I may not be able to reasonably run it myself, but at least I can choose who I trust to run it and can have inference pricing determined by a competitive market. According to their benchmarks the model is about in a class with Claude 4 Sonet, yet already costs less than one third of Sonet's inference pricing

  • winter_blue a day ago

    I’m actually finding Claude 4 Sonnet’s thinking model to be too slow to meet my needs. It literally takes several minutes per query on Cursor.

    So running it locally is the exact opposite of what I’m looking for.

    Rather, I’m willing to pay more, to have it be run on a faster than normal cloud inference machine.
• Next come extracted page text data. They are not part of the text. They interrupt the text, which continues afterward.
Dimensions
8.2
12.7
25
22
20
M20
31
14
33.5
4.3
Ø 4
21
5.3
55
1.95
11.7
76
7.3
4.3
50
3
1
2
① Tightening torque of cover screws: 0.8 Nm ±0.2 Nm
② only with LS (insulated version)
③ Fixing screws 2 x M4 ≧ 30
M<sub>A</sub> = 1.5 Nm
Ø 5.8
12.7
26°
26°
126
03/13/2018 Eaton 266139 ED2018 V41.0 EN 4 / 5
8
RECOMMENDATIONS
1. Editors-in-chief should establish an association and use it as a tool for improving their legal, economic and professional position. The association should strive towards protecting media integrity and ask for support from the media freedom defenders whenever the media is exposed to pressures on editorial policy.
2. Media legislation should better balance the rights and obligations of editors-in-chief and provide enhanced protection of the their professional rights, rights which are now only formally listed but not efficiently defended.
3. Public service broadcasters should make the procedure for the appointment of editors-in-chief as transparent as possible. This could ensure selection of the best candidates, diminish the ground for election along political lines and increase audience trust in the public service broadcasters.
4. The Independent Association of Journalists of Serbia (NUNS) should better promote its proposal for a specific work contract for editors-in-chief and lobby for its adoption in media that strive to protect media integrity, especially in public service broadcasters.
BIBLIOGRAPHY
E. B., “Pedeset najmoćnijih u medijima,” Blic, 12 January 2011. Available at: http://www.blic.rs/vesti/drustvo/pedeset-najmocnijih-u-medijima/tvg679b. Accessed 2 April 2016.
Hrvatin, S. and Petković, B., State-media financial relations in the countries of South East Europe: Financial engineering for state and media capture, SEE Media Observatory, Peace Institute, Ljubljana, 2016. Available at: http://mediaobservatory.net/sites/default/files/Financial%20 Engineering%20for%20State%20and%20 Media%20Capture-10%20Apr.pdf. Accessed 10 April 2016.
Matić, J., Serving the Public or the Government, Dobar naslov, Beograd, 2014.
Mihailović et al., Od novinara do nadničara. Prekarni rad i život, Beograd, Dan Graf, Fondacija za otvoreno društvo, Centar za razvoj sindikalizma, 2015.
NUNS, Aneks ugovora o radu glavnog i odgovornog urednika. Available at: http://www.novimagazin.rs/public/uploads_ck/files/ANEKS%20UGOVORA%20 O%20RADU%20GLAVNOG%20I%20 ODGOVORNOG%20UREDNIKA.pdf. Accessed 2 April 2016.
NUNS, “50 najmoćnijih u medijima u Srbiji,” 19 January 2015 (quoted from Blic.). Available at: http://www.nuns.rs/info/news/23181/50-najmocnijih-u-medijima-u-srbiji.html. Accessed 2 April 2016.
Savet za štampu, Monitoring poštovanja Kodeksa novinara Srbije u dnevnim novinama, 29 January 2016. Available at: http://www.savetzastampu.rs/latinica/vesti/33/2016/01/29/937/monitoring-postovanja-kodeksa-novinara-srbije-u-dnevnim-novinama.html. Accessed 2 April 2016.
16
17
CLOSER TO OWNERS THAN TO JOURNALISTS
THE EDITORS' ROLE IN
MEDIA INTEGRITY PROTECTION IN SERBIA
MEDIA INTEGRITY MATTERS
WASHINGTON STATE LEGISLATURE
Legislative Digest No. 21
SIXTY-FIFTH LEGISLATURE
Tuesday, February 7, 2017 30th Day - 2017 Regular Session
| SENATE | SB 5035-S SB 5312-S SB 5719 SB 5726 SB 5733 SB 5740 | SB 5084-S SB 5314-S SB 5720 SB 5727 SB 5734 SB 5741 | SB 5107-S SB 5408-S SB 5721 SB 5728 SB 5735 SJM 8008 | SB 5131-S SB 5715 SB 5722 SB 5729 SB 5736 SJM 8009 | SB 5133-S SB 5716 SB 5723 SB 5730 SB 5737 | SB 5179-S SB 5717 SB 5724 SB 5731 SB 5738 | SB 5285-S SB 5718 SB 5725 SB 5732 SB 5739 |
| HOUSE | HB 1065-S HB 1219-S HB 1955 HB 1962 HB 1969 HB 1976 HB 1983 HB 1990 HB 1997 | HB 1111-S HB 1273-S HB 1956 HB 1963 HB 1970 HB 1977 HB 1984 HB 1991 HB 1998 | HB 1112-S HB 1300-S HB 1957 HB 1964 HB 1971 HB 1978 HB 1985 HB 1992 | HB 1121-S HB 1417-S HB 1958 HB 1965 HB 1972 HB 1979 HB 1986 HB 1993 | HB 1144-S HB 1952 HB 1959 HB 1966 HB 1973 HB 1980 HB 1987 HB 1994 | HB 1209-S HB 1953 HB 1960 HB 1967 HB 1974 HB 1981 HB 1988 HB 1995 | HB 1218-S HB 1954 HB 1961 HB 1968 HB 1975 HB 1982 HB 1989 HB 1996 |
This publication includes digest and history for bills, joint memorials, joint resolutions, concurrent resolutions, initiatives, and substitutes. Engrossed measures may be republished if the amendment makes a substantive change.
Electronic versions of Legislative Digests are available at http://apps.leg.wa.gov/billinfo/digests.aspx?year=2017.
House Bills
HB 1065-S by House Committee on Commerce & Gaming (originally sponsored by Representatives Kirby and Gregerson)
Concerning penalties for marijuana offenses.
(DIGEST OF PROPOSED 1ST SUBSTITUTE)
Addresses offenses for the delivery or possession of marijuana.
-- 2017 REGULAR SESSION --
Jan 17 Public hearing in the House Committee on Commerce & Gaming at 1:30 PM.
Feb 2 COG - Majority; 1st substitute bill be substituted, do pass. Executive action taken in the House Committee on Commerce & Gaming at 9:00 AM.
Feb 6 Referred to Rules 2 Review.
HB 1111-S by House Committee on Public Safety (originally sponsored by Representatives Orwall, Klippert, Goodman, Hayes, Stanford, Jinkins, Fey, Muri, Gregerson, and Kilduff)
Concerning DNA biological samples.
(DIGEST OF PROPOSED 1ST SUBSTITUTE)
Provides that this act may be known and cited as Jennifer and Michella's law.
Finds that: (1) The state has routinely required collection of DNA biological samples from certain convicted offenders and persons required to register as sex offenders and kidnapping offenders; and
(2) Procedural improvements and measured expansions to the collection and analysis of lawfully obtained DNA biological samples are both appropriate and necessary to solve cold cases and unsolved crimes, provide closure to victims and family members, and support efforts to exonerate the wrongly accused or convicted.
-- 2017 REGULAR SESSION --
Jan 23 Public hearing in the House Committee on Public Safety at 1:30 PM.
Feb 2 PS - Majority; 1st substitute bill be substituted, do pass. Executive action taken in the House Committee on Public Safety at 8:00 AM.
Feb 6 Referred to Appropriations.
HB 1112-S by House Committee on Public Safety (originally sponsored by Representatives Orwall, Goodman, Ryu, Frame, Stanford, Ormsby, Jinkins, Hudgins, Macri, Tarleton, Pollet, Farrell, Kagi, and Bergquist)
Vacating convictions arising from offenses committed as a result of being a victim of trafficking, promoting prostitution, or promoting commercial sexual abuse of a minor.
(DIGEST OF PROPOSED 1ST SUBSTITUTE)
    Anthropic is already too slow.

    Since this model is open source, maybe someone could offer it at a “premium” pay per use price, where the response rate / inference is done a lot faster, with more resources thrown at it.

    • terhechte a day ago

      Anthropic isn't slow. I'm running Claude Max and it's pretty fast. The problem is that Cursor slowed down their responses in order to optimize their costs. At least a ton of people are experiencing this.

    • satvikpendem 21 hours ago

      > It literally takes several minutes per query on Cursor.

      There's your issue. Use Claude Code or the API directly and compare the speeds. Cursor is slowing down requests to maintain costs.

gpm 2 days ago

> or even a single socket Epyc system with >1TB of RAM

How many tokens/second would this likely achieve?

  • chithanh 7 hours ago

    KTransformers now supports Kimi K2 for MoE offloading

    They claim 14 tps for the 4-bit quant on a single socket system with 600 GB RAM and 14 GB GPU memory.

  • [removed] 2 days ago
    [deleted]
  • kachapopopow a day ago

    around 1 by the time you try to do anything useful with it (>10000 tokens)

refulgentis 2 days ago

I write a local LLM client, but sometimes, I hate that local models have enough knobs to turn that people can advocate they're reasonable in any scenario - in yesterday's post re: Kimi k2, multiple people spoke up that you can "just" stream the active expert weights out of 64 GB of RAM, and use the lowest GGUF quant, and then you get something that rounds to 1 token/s, and that is reasonable for use.

Good on you for not exaggerating.

I am very curious what exactly they see in that, 2-3 people hopped in to handwave that you just have it do agent stuff overnight and it's well worth it. I can't even begin to imagine unless you have a metric **-ton of easily solved problems that aren't coding. Even a 90% success rate gets you into "useless" territory quick when one step depends on the other, and you're running it autonomoously for hours

  • segmondy 2 days ago

    I do deepseek at 5tk/sec at home and I'm happy with it. I don't need to do agent stuff to gain from it, I was saving to eventually build out enough to run it at 10tk/sec, but with kimi k2, plan has changed and the savings continue with a goal to run it at 5 tk/sec at home.

    • fzzzy 2 days ago

      I agree, 5 tokens per second is plenty fast for casual use.

      • overfeed 2 days ago

        Also works perfectly fine in fire-and-forget, non-interactive agentic workflows. My dream scenario is that I create a bunch of kanban tickets and assign them to one or more AI personas[1], and wake up to some Pull Requests the next morning. I'd me more concerned about tickets-per-day, and not tk/s as I have no interest in watching the inner-workings of the model.

        1. Some more creative than others, with slightly different injected prompts or perhaps even different models entirely.

      • refulgentis 2 days ago

        Cosign for chat, that's my bar for usable on mobile phone (and correlates well with avg. reading speed)

      • SV_BubbleTime a day ago

        It was, last year 5tk/s was reasonable. If you wanted to proof read a paragraph or rewrite some bullet points into a PowerPoint slide.

        Now, with agentic coding, thinking models, a “chat with my pdf” or whatever artifacts are being called now, no, I don’t think 5/s is enough.